O Brasil pode ser um país tropical, mas muitos brasileiros já entraram alguma vez numa espécie de iglu, a habitação típica dos esquimós — sem ir muito longe. Mantido inflado por um sistema de ventilação constante, o iglu de lona que serve como sala de exibição itinerante para os filmes de ação em telas de 180 graus é uma forma conhecida em diversas cidades desde o final da década de 70. Criada pela empresa americana Omnivision ainda na década anterior, essa tecnologia é, na verdade, bem mais simples que a da Imax. Metade da parede do próprio iglu — uma porção de esfera de 16 metros de diâmetro por 9 de altura — é revestida de branco e constitui a tela para as imagens de um projetor colocado na parede oposta. “Trata-se de um projetor de cinema comum, com filme de 70 milímetros e uma lente importada que gera a curvatura da imagem”, descreve o engenheiro mecânico Laerte de Souza, responsável há dez anos pelos equipamentos do parque de diversões Playcenter, em São Paulo.

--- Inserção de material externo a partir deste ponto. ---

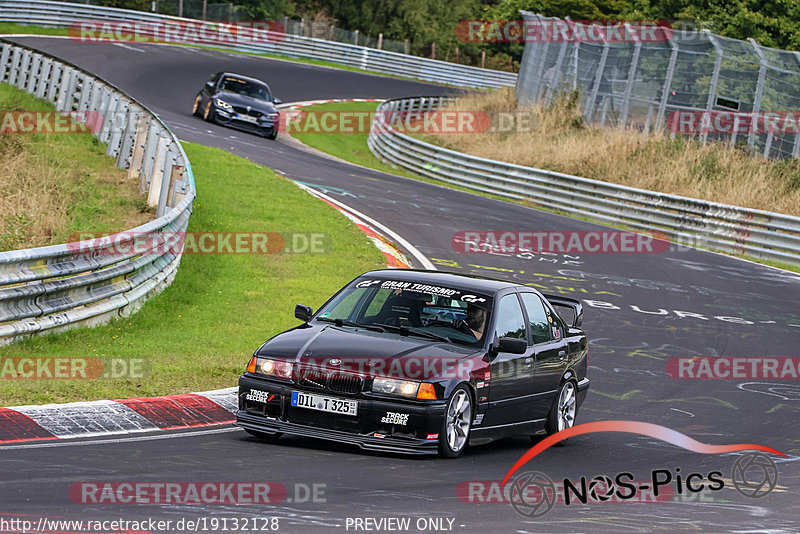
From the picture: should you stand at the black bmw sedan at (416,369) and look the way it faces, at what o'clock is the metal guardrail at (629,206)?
The metal guardrail is roughly at 5 o'clock from the black bmw sedan.

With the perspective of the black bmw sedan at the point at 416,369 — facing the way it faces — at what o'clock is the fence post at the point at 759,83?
The fence post is roughly at 5 o'clock from the black bmw sedan.

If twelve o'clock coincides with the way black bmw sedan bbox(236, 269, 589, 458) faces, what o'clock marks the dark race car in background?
The dark race car in background is roughly at 4 o'clock from the black bmw sedan.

No cinema permanente montado ali em 1978, mais de 60 milhões de pessoas já assistiram a uma dezena de filmes recheados de imagens apropriadas como corridas de carros, vôos sobre precipícios e passeios de montanha-russa. A maior diferença em relação aos sistemas comuns está na lâmpada utilizada, feita de quartzo e de tungstênio, que gera 7 500 watts de luz, em vez dos 4 mil usuais. Além disso, os filmes são rodados em velocidade mais lenta que o normal para que pareçam acelerados durante a projeção. “A idéia é tornar todo o cinema uma lente em que o público se coloca em pé no ponto focal durante uns 12 minutos e experimenta a sensação de desequilíbrio provocada pelas imagens na retina”, define o engenheiro Laerte, que morre de rir ao lembrar das pessoas que terminam a sessão estateladas no chão.